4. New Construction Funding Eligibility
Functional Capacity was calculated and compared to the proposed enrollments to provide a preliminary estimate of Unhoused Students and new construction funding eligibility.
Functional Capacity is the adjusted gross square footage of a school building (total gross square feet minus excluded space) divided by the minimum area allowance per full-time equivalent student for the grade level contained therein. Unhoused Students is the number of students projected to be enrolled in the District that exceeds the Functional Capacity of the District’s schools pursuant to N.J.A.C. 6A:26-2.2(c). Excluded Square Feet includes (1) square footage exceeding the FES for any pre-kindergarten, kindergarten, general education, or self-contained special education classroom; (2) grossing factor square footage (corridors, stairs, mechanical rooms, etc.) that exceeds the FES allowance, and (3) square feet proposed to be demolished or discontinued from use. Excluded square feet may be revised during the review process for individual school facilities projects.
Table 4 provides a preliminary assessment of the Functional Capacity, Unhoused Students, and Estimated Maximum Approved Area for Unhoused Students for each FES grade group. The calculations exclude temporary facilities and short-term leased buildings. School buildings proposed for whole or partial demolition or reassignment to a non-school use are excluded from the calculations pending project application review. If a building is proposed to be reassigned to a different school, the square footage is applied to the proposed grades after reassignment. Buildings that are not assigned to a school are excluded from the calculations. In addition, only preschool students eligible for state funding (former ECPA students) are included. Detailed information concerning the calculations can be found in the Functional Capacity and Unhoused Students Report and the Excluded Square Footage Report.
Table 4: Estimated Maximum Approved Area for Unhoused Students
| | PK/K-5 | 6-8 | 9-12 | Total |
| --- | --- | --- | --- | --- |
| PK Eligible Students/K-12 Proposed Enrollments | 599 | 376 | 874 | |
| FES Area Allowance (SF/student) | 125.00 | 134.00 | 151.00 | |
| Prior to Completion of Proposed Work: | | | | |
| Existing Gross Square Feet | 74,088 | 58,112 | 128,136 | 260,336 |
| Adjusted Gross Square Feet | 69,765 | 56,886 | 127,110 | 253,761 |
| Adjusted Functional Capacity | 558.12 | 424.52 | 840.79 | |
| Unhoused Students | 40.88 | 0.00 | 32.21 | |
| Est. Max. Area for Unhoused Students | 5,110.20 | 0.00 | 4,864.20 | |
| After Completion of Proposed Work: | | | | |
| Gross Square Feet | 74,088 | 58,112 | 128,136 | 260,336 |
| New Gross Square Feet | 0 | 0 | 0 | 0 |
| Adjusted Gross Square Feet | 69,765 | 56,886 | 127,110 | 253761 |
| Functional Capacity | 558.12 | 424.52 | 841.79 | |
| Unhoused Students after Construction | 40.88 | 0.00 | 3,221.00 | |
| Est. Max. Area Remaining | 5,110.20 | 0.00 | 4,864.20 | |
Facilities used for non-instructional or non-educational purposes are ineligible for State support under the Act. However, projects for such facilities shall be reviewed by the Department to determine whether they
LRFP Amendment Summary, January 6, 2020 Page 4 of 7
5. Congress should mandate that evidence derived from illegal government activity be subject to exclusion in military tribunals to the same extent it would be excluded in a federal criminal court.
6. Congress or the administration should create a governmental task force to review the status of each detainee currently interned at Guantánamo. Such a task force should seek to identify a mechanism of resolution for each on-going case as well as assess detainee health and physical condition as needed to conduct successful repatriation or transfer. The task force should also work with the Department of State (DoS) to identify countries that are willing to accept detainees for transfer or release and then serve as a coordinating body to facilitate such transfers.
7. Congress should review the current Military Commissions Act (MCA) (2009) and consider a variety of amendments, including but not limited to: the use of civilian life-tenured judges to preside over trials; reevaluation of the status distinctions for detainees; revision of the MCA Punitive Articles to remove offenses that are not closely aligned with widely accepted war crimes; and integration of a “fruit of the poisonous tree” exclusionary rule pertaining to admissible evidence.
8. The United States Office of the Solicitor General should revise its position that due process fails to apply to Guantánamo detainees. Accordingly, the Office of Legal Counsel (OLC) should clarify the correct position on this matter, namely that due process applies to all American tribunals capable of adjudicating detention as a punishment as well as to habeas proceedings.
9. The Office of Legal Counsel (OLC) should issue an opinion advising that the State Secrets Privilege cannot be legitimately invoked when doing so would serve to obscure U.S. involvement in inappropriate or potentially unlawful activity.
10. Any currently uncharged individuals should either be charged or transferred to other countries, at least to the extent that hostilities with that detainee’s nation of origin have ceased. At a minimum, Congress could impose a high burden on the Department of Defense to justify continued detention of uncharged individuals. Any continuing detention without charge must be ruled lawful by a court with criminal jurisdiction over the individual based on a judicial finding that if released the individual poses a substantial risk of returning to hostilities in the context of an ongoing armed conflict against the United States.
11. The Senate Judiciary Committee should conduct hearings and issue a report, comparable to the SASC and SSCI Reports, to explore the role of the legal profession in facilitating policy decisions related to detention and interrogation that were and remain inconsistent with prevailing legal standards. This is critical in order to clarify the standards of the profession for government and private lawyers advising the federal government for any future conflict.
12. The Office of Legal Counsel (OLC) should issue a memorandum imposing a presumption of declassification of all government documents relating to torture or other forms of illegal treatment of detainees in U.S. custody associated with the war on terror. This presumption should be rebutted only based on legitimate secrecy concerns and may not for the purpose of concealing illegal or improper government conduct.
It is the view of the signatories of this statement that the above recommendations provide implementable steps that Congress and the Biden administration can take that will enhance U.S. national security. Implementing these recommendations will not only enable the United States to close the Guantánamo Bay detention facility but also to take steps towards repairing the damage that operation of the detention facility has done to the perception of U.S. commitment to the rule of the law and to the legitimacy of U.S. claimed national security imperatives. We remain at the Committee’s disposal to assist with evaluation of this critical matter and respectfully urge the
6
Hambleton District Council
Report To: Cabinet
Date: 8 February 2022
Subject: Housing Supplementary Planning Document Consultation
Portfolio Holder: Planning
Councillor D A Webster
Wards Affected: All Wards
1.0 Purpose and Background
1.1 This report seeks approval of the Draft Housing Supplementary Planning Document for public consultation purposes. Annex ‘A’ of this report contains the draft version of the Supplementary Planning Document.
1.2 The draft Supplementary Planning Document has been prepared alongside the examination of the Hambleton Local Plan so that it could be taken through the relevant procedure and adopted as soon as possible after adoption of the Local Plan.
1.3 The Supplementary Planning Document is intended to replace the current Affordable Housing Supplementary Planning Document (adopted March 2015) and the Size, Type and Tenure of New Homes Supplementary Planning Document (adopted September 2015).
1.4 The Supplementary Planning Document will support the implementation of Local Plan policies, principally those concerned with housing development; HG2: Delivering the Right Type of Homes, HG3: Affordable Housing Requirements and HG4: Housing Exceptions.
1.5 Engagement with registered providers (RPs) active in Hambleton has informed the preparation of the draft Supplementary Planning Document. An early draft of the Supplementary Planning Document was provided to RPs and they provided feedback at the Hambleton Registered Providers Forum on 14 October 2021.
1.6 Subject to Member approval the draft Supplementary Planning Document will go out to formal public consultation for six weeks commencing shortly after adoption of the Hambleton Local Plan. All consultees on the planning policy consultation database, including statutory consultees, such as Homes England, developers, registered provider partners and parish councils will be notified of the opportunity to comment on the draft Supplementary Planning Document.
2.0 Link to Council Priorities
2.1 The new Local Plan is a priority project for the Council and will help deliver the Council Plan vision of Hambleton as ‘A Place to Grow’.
_____
TASK –
Set down, from the entries above, exactly the lines from the one with "Hambleton District Council" up to and including the one with "1.4 The Supplementary", and no other lines.

REPLY TO THE EXERCISE –
Hambleton District Council
Report To: Cabinet
Date: 8 February 2022
Subject: Housing Supplementary Planning Document Consultation
Portfolio Holder: Planning
Councillor D A Webster
Wards Affected: All Wards
1.0 Purpose and Background
1.1 This report seeks approval of the Draft Housing Supplementary Planning Document for public consultation purposes. Annex ‘A’ of this report contains the draft version of the Supplementary Planning Document.
1.2 The draft Supplementary Planning Document has been prepared alongside the examination of the Hambleton Local Plan so that it could be taken through the relevant procedure and adopted as soon as possible after adoption of the Local Plan.
1.3 The Supplementary Planning Document is intended to replace the current Affordable Housing Supplementary Planning Document (adopted March 2015) and the Size, Type and Tenure of New Homes Supplementary Planning Document (adopted September 2015).
1.4 The Supplementary Planning Document will support the implementation of Local Plan policies, principally those concerned with housing development; HG2: Delivering the Right Type of Homes, HG3: Affordable Housing Requirements and HG4: Housing Exceptions.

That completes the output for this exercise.